The lag time for the LIBS instrument is a function of the mud circulation rate or time required to transport cuttings to surface and the time required to collect and analyze the cuttings sample.
Depending on well conditions, information from both technologies may become available within the same time frame.
Wellbore stability
Operators often observe drill cuttings at the shale shaker that have different size and shape than one would expect to see coming from the drill bit. The bit normally produces cuttings that are small, angular-shaped, and consistent in size, depending on the type of bit used.
Wellbore stability issues, low mud weight, mud-formation compatibility issues, and over-pressured low permeability zones are just some of the problems that can produce large and unusual shaped cuttings, which can originate from any location in the open wellbore.
Fig. 6 illustrates how engineers can use geochemistry to diagnose the cause of wellbore stability issues.
The operator observed pressure cuttings after drilling to TD and identified zone 1 as the source, by the sediment's elemental composition. Sediments from zone 1 are geochemically characterized by high potassium (K) and uranium (U), but low titanium (Ti).
Zone 3 sediments, on the other hand, have low K and U, but high Ti. Zone 2 sediments have high K, low U, and moderate Ti.
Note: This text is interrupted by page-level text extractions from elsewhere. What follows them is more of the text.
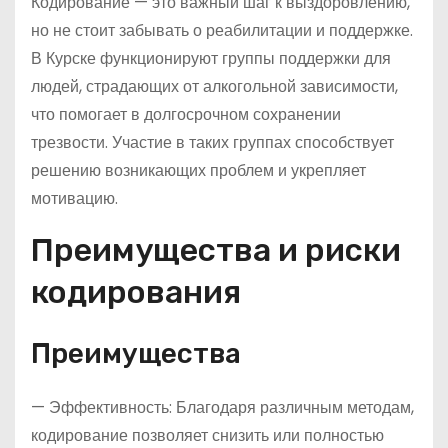
Кодирование — это важный шаг к выздоровлению,
но не стоит забывать о реабилитации и поддержке.
В Курске функционируют группы поддержки для
людей, страдающих от алкогольной зависимости,
что помогает в долгосрочном сохранении
трезвости. Участие в таких группах способствует
решению возникающих проблем и укрепляет
мотивацию.
Преимущества и риски
кодирования
Преимущества
— Эффективность: Благодаря различным методам,
кодирование позволяет снизить или полностью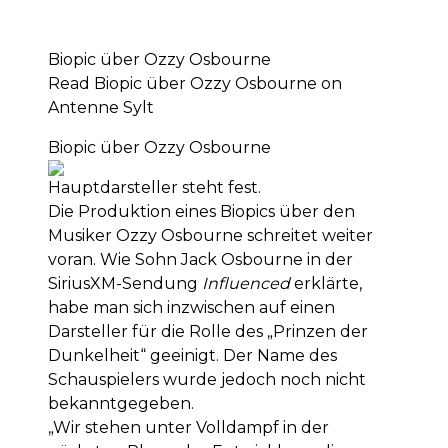
Biopic über Ozzy Osbourne
Read Biopic über Ozzy Osbourne on
Antenne Sylt
Biopic über Ozzy Osbourne
Hauptdarsteller steht fest.
Die Produktion eines Biopics über den
Musiker Ozzy Osbourne schreitet weiter
voran. Wie Sohn Jack Osbourne in der
SiriusXM-Sendung
Influenced
erklärte,
habe man sich inzwischen auf einen
Darsteller für die Rolle des „Prinzen der
Dunkelheit“ geeinigt. Der Name des
Schauspielers wurde jedoch noch nicht
bekanntgegeben.
„Wir stehen unter Volldampf in der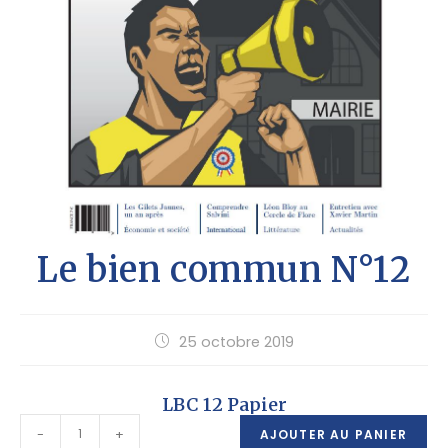
Le bien commun N°12
25 octobre 2019
LBC 12 Papier
-
+
AJOUTER AU PANIER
The binary diagrams at the right (Fig. 6) differentiate the zones.
A significant proportion of the world's hydrocarbon reservoirs occur in sequences which have very poor stratigraphic control.1
Operators must sometimes base tenuous correlations on similar lithological or petrophysical properties.1 The availability of a new technology to enhance formation evaluation and cross check existing information, can only increase successful economic development of hydrocarbon reserves.
Acknowledgments
The author thanks M.C. Dix, Halliburton Co., and A.M. Wright, Chemostrat Ltd., for their help in this article.
Reference
- Pearce, T.J. and Jarvis, I., "High-resolution chemostratigraphy of Quaternary distal turbidites: a case study of new methods for the correlations of barren strata," in Dunnay, R.E., Hailwood, E.A. (editors), Non-bio- stratigraphical Methods of Dating and Correlation, Special Publication, Geological Society, London, 1995, Vol. 89, p. 107-143.